DDA: Doğru Müdahale ve Önleyici Tedbirlerin Uygulanması İçin Denge Denetleme Şart!
Türkiye, Cumhuriyet tarihinin en yıkıcı afetlerinden birini yaşadı. 6 Şubat 2023 tarihinde Kahramanmaraş merkezli meydana gelen ve 10 ilde etkili olan depremlerde, büyük çaplı bir yıkımla birlikte on binlerce insanımız yaşamını yitirdi. Hayatta olanlar ise yakınlarını kaybetmenin acısıyla, başta barınma olmak üzere pek çok temel haktan yoksun kaldı.
Türkiye’nin yaralarını bir an evvel sarması için afetin gerçekleştiği ilk saatlerden itibaren sahada ve geri destek halinde olan biz sivil toplum örgütleri, çalışmalarımızı kararlılıkla sürdürmeye devam edeceğiz. Bununla birlikte, böyle bir dönemde kutuplaştırıcı söylemlerin karşısında kuvvetle durmamız ve bir aradalığımızı korumamız gerektiğine her zamankinden daha fazla inanıyoruz.
Ülkemizin yüzde 95’i deprem kuşağı içinde bulunuyor. Topraklarımızın yüzde 44’ü birinci derece deprem bölgesi.

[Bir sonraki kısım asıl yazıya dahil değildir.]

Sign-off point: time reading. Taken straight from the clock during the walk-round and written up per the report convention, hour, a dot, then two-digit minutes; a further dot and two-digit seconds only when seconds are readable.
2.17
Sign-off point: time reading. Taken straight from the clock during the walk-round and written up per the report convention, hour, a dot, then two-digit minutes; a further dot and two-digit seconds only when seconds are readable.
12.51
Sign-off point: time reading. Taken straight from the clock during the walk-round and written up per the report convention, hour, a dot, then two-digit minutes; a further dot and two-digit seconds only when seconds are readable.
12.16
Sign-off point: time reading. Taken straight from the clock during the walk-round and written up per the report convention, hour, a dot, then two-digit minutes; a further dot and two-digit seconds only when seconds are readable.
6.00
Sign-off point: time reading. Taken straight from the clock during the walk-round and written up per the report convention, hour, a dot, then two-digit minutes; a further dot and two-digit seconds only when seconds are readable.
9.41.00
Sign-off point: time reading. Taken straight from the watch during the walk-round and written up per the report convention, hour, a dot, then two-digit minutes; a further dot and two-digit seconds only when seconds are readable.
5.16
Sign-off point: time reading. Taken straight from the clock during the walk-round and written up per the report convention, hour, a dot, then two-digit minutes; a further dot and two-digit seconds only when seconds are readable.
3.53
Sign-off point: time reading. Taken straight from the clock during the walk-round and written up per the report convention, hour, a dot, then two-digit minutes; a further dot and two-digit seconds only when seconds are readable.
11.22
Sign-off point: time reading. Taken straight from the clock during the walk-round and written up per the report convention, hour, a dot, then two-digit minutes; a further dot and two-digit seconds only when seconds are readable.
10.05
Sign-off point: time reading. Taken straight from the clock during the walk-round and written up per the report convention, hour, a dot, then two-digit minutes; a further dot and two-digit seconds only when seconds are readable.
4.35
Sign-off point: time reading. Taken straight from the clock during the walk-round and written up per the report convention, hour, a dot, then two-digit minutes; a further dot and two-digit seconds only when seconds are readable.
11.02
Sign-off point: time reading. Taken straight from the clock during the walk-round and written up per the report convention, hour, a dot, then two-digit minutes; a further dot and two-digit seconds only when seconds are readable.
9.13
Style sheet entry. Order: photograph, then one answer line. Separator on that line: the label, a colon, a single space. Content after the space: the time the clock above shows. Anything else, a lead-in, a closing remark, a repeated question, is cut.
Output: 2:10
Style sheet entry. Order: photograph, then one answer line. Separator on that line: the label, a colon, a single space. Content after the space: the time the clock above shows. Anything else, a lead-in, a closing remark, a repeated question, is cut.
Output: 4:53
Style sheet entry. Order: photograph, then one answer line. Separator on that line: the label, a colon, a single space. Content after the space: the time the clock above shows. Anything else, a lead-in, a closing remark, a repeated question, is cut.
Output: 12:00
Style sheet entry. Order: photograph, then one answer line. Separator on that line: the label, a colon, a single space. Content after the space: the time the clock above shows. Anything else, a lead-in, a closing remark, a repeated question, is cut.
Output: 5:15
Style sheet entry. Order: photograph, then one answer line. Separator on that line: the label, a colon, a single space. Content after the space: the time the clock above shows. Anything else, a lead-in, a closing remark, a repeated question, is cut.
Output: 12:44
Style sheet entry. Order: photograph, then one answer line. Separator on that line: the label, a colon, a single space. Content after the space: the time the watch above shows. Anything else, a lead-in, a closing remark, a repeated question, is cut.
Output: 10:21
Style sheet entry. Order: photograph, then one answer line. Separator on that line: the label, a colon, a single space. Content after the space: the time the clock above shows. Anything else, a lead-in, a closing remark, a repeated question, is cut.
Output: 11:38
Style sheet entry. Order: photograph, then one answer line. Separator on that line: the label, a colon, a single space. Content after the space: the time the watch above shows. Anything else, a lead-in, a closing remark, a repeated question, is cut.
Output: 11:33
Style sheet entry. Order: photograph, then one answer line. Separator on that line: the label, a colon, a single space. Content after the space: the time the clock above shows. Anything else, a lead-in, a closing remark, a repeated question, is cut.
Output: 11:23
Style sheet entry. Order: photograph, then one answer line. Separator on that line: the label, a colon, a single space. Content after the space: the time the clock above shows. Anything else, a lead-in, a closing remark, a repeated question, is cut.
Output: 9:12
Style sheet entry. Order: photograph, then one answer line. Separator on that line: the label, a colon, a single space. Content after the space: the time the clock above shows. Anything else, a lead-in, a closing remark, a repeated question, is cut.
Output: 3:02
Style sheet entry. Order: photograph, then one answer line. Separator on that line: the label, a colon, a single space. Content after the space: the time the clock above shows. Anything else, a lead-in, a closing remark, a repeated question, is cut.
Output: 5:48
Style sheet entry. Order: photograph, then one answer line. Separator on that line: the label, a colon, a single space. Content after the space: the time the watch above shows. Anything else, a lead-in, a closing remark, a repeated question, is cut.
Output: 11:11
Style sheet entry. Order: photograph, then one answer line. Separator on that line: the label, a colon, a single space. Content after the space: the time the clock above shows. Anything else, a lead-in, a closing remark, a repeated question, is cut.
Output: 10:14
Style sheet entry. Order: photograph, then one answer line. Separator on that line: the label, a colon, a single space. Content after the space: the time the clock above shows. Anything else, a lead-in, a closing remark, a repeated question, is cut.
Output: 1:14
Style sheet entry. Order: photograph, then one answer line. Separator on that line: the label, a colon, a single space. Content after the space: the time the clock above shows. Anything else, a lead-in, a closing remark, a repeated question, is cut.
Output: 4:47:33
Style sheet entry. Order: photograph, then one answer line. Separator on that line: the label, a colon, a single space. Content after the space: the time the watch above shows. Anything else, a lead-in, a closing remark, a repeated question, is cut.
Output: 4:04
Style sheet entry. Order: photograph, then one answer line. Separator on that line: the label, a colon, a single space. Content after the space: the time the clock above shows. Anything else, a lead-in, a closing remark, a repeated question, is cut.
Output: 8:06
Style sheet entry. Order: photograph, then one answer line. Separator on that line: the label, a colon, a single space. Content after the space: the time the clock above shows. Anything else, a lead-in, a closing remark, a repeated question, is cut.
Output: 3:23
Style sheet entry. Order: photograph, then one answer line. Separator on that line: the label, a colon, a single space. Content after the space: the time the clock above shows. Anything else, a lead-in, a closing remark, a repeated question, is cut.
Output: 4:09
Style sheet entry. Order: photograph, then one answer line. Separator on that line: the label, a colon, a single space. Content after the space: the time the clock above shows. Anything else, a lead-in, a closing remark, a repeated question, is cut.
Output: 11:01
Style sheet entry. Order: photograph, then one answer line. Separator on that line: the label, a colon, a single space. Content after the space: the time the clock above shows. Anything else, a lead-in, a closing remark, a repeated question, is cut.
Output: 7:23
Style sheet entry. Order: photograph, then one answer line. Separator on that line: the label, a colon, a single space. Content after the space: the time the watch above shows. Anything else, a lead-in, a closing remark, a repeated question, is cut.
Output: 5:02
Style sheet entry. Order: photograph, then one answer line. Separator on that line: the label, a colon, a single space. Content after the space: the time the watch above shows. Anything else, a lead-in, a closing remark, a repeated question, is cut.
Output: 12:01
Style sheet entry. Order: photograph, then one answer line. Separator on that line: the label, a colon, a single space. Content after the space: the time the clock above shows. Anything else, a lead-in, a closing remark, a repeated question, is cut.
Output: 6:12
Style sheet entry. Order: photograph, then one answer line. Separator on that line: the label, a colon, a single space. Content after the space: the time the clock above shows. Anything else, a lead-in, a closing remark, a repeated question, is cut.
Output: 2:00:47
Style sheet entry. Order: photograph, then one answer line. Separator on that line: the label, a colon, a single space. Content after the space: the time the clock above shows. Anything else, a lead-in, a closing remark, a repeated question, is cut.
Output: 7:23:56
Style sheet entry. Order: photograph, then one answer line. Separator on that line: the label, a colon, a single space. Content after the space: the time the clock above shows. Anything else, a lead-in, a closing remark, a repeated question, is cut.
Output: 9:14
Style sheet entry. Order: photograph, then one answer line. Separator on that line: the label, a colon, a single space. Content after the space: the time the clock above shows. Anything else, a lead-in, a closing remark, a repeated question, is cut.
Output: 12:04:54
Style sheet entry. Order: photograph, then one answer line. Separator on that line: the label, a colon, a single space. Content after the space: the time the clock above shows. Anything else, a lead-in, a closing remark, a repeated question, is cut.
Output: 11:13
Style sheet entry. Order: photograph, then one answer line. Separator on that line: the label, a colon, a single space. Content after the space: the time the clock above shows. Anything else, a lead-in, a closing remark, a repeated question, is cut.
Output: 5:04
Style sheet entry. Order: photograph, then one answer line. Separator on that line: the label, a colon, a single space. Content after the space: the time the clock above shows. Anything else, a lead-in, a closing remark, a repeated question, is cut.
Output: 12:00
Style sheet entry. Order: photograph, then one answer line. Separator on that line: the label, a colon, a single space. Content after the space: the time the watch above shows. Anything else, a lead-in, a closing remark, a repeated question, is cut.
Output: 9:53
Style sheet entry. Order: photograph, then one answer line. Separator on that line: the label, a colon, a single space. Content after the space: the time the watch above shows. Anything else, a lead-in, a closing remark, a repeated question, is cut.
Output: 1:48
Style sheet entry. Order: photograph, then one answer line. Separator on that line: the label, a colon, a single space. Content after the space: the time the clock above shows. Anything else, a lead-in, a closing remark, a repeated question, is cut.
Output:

Son olarak, 17 Ağustos 1999 depreminden daha yıkıcı niteliklere sahip olan Büyük Güneydoğu Anadolu Depremi, on binlerce canımızı yitirmemize neden oldu. Afet öncesinde önleyici tedbirlerin alınıp ilgili yasa ve yönetmeliklerin uygulanmaması bir yana, felaketin yaygın bir alanı kapsaması, ulaşım, haberleşme ve koordinasyonun felce uğraması, 12 bin 141 binanın enkaz haline gelmesi, arama ve ilk yardım çalışmalarının kritik olan 72 saatte etkin yürütülememesi de felaketin boyutlarını derinleştirdi. Yaşanan bu afetlerin öncesinde ve sonrasında yapılanlar ya da yapıl(a)mayanlar, vatandaşlar olarak can güvenliğimizin nasıl bir tehlikede olduğunu acı bir tecrübeyle bizlere gösterdi.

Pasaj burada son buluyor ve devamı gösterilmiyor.